--- Passage Enclosed Below ---
That dire warning might be already playing out in Big Law. The ABA report finds that more than a third (35%) of women are thinking of going part-time, an uptick from previous years. And the hardest hit group are women who represent the next wave of law firm partners: Those with younger kids. The report finds that 53% of women with children age five or younger and 41% of women with children age six to 13 are thinking about going part-time. More alarming, 37% of women are considering quitting entirely because of the pandemic.

“They are typically women who are five to 15 years out of law school who are enormously profitable for law firms,” says Stephanie Scharf, a co-author of the ABA report, about those who are most likely to downsize their careers. A partner at Scharf Banks Marmor and a principal of consulting firm The Red Bee Group, Scharf adds, “the 24/7 culture, the continuing pressure during Covid in which firms act as if it’s business as usual, is causing some with babies to think, I don’t want to stay here.”

Surprisingly (or not), the ABA report finds that lawyers of color, who comprised 15% of the respondents, tend to experience higher levels of stress than White lawyers, yet are less likely to to downsize or quit their jobs. One reason, surmises the report, is that lawyers of color often come from less privileged backgrounds and have to work full time. Still, women overall rank high on all indicators of stress.

“There’s definitely a disproportionate impact on women,” says co-author Roberta Liebenberg, a partner at Fine, Kaplan & Black and co-principal of Red Bee. Not only do women still do the heavy lifting in childcare and housework, she explains, “but they worry about staying on the partnership track even though they face far more distractions working from home [than their spouses].” The result: “We believe there’s the potential for an exodus of diverse talent in law firms,” sums up Liebenberg.

An exodus? I’m envisioning a phalanx of women pushing expensive baby strollers out the door. Considering how long it’s taken women to pass that 20% equity partnership mark in Big Law (women make up 21% equity and 31% nonequity partners according to National Association of Women Lawyers’ 2020 survey), can we really afford to lose 25 to 35% of female lawyers in their prime? (Remember, women have constituted about 50% of students at top law schools for three decades.) Before you know it, women will represent just 15-16% of equity partners, just like the bad old days.

Though the data isn’t in about the exact number of women who’ve downsized their careers because of the pandemic, we’re bracing ourselves. So what can be done? Or is it already too late to keep women in their careers?

Not at all, insist Liebenberg and Scharf. To retain women lawyers, “firms should implement flex-time and part-time work that has a pathway,” says Liebenberg. “Women want to see firms invest in them.”

What women don’t need are dead-end “mommy tracks,” Scharf warns. Moreover, firms need to be more receptive to lawyers who take breaks from practice, she adds. “At most firms, if you stop working for one, two or three years, it’s like you died. But careers are much longer—at least 30 years—and firms need to understand careers have a lengthy course.”

Scharf and Liebenberg are proposing a major overhaul. “It’s a great time to think about compensation and performance evaluations,” says Liebenberg. “Women are really stressed that their performance during the pandemic will define them. Firms need to rethink compensation, how origination works and encourage team work. Siloing lawyers is not a good thing.”

“It’s a good time for firms to think about the kind of culture they want and what it means to have diversity,” sums up Scharf. “It’s also a good time to rethink practice and policies.”

So to get women to stay, firms need to create flex-time and part-time options that aren’t mommy tracks, allow lawyers who drop out to return to the fold, revamp the compensation system, and make the evaluation process fairer. And, oh, let’s fix the culture too because culture is always fundamental.

Goodness, that’s quite a list. Not to be a killjoy, but is Big Law ready to do all that to keep women in the game?

Well, says Scharf, “you don’t have to do everything at once.”
--- End of Enclosed Passage ---
--- Entries shown Enclosed Below ---
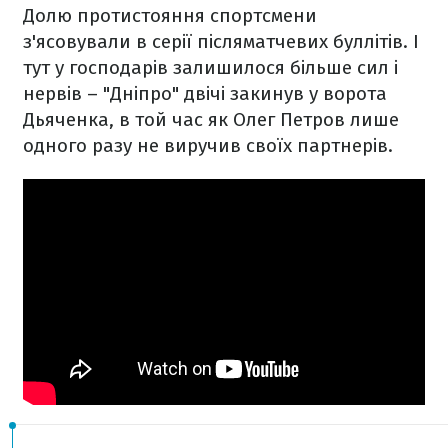
Долю протистояння спортсмени
з'ясовували в серії післяматчевих буллітів. І
тут у господарів залишилося більше сил і
нервів – "Дніпро" двічі закинув у ворота
Дьяченка, в той час як Олег Петров лише
одного разу не виручив своїх партнерів.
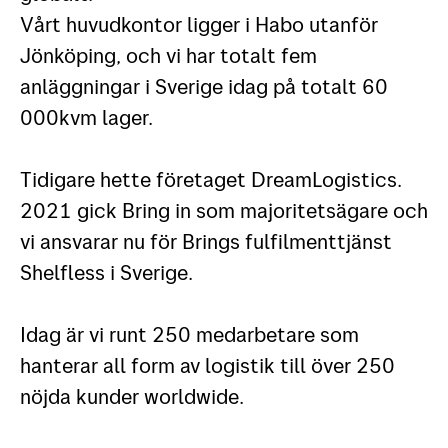
Vårt huvudkontor ligger i Habo utanför
Jönköping, och vi har totalt fem
anläggningar i Sverige idag på totalt 60
000kvm lager.
Tidigare hette företaget DreamLogistics.
2021 gick Bring in som majoritetsägare och
vi ansvarar nu för Brings fulfilmenttjänst
Shelfless i Sverige.
Idag är vi runt 250 medarbetare som
hanterar all form av logistik till över 250
nöjda kunder worldwide.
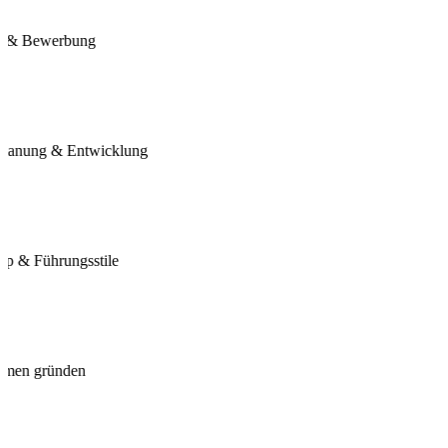
e & Bewerbung
eplanung & Entwicklung
ip & Führungsstile
hmen gründen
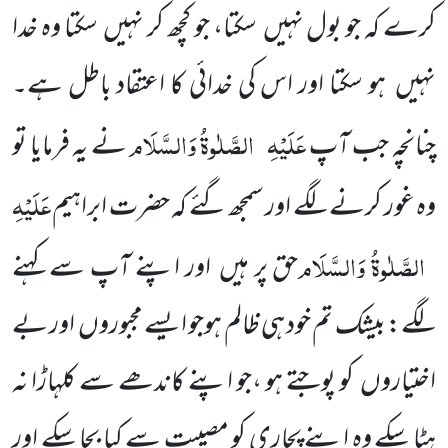
کرے کہ جو بول نہیں سکتا، جو کچھ کر نہیں سکتا وہ خدا
نہیں ہو سکتا اور اس کی خدائی کا اعتقاد باطل ہے۔
عَلَیْہِ
الصَّلٰوۃُ وَالسَّلَام
چنانچہ جب آپ
نے یہ فرمایا تو
عَلَیْہِ
وہ غور کرنے لگے اور سمجھ گئے کہ حضرت ابراہیم
الصَّلٰوۃُ وَالسَّلَام
حق پر ہیں اور اپنے آپ سے کہنے
لگے: بیشک تم خود ہی ظالم ہوجو ایسے مجبوروں اور بے
اختیاروں کو پوجتے ہو ،جو اپنے کاندھے سے کلہاڑا نہ
ہٹا سکے وہ اپنے پجاری کو مصیبت سے کیا بچا سکے اور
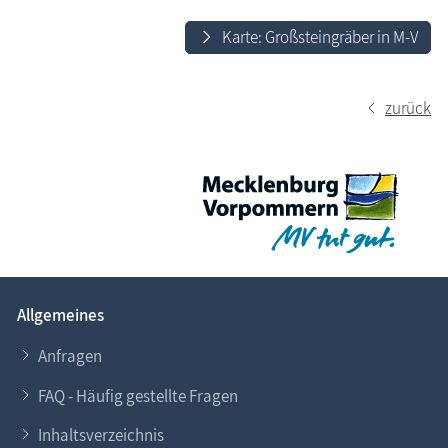
Karte: Großsteingräber in M-V
zurück
Allgemeines
Anfragen
FAQ - Häufig gestellte Fragen
Inhaltsverzeichnis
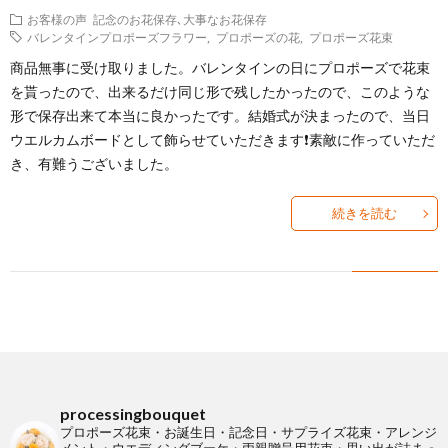
お客様の声
記念のお花保存､大事なお花保存
の
ケ
本
Q&A
バレンタインプロポーズフラワー
,
プロポーズの花
,
プロポーズ花束
商品無事に受け取りました。バレンタインの日にプロポーズで花束
方
を
を貰ったので、出来るだけ同じ形で残したかったので、このような
バ
よ
形で保存出来て本当に良かったです。結婚式が決まったので、当日
ウエルカムボードとして飾らせていただきます❗素敵に作っていただ
へ
内
ラ
く
お
き、有難うございました。
祝
保
あ
知
お
続きを読む
い
存
る
ら
客
SHO
相
せ
様
へ
談
の
processingbouquet
内
声
プロポーズ花束・お誕生日・記念日・サプライズ花束・アレンジ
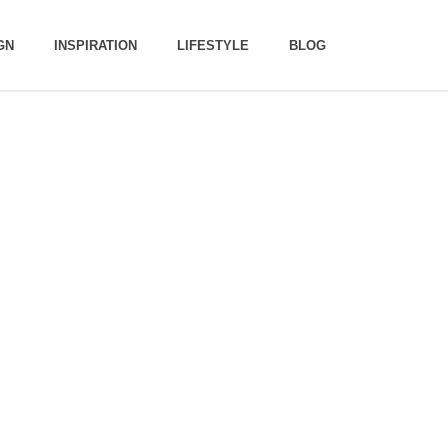
GN
INSPIRATION
LIFESTYLE
BLOG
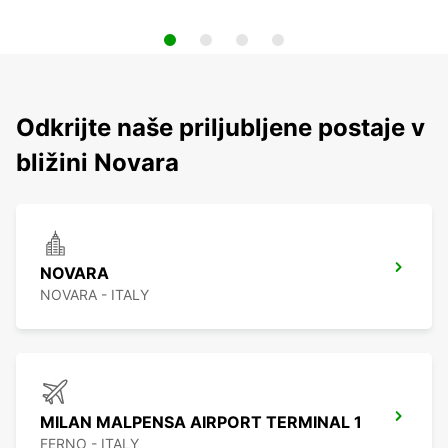
Odkrijte naše priljubljene postaje v
bližini Novara
NOVARA
NOVARA - ITALY
MILAN MALPENSA AIRPORT TERMINAL 1
FERNO - ITALY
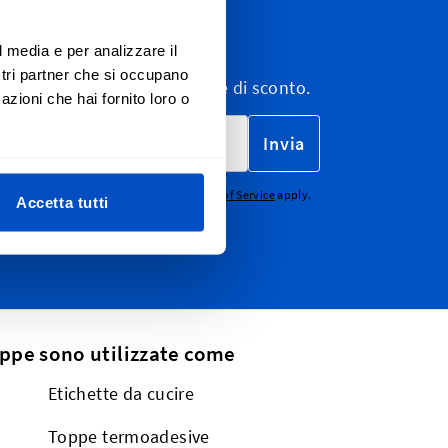
ewsletter
l media e per analizzare il
ostri partner che si occupano
wsletter, e-mail di marketing e di sconto.
azioni che hai fornito loro o
Invia
CHA - the
Google Privacy Policy
and
Terms of Service
apply.
Accetta tutti
oppe sono utilizzate come
Etichette da cucire
Toppe termoadesive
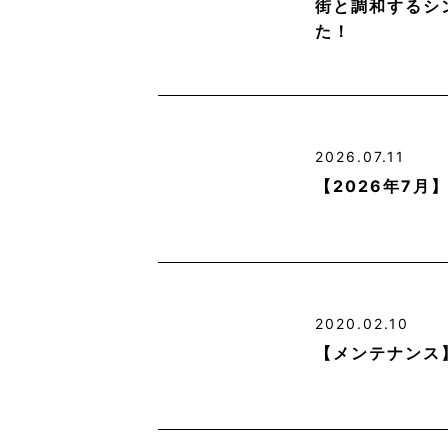
街と調和するシ
た！
2026.07.11
【2026年7
2020.02.10
【メンテナンス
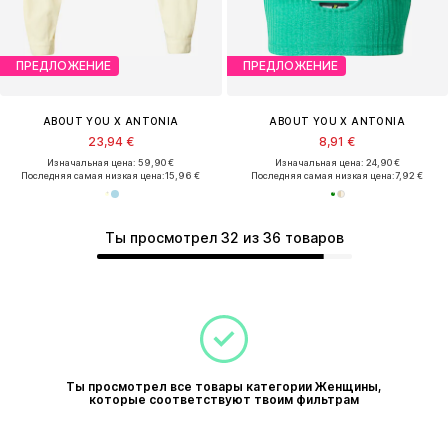
ПРЕДЛОЖЕНИЕ
ПРЕДЛОЖЕНИЕ
ABOUT YOU X ANTONIA
ABOUT YOU X ANTONIA
23,94 €
8,91 €
Изначальная цена: 59,90 €
Изначальная цена: 24,90 €
Последняя самая низкая цена:
15,96 €
Последняя самая низкая цена:
7,92 €
Ты просмотрел 32 из 36 товаров
Ты просмотрел все товары категории Женщины,
которые соответствуют твоим фильтрам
--- End of Enclosed Entries shown ---
Activity list:
1. In the passage on women in Big Law, what percentage of women with children age five or younger are thinking about going part-time?
2. Reproduce the passage on women in Big Law starting at "So to get women" and ending at "in the game?".
3. According to the passage on women in Big Law, why are lawyers of color less likely than White lawyers to downsize or quit their jobs, even though they tend to experience higher stress?

Exercise solutions:
1. 53%

2.
So to get women to stay, firms need to create flex-time and part-time options that aren’t mommy tracks, allow lawyers who drop out to return to the fold, revamp the compensation system, and make the evaluation process fairer. And, oh, let’s fix the culture too because culture is always fundamental.

Goodness, that’s quite a list. Not to be a killjoy, but is Big Law ready to do all that to keep women in the game?

3. The report surmises that lawyers of color often come from less privileged backgrounds. As a result, they have to work full time.